Странным образом, Толстой в нем кое-что напророчил. Влюбленный в Петербург Абозов не понимает, как уживается великолепный город с народом, населяющим его: «Егор Иванович придумал даже такую нелепость, что город был построен иным народом, погибшим от наводнений, чумы и тифа, теперь же в Петрограде живут пришельцы <точно> на кочевьи; собрались со всей земли, ожидая наживы, и каждый час снова могут уйти, рассеяться, и хорошо бы увидеть опустевшими эти дома, зеленую травку, пробившуюся сквозь плиты и шашки мостовых пустую набережную, гниющие корабли у каменных берегов. Ни об одном городе на свете нельзя было так мечтать и так ждать его запустения» (Казакова; Толстой 1914–1915: 122). Толстой зачеркнул «точно», чтоб не было так похоже на Чаадаева. По мнению очень многих поэтов, остававшихся в городе в 1919–1920 годах, и правда никогда не было ничего прекраснее опустевшего Петрограда, поросшего травой. Так считали и Ходасевич, и Вагинов. Вскоре после возвращения в Петроград (август 1923 г.), 26 января 1924 г. Толстой удовлетворенно писал в Америку своему бывшему сотруднику по «Накануне» А. Ветлугину (псевдоним В. И. Рындзюна): «Новый Петербург опрятен, чинен, суров и великолепен. Выметена нечисть из великого города. Умер Петербург, Петроград. Да здравствует Ленинград!» Ветлугин, главный редактор нью-йоркского «Русского голоса», опубликовал его письмо в своей газете (Толстая 2006: 532). Вскоре писатель, однако, заметил, что город населен персонажами Зощенко, и в 1925–1926 годах написал об этом несколько рассказов.

_ _ _ _

▸ **ЧТО НУЖНО СДЕЛАТЬ**
Назовите слово, которое, согласно отрывку, Толстой зачеркнул, чтобы не было так похоже на Чаадаева.

_ _ _ _

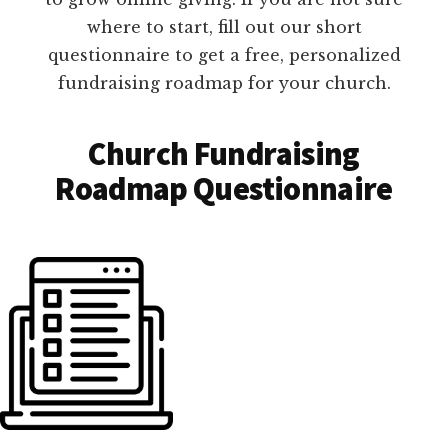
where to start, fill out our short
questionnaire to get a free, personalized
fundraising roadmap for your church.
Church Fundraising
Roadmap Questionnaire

_ _ _ _

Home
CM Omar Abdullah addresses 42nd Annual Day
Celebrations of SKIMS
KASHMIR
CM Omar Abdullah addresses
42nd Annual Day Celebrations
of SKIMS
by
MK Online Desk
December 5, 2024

_ _ _ _

▸ **ОТВЕТ**
«Точно».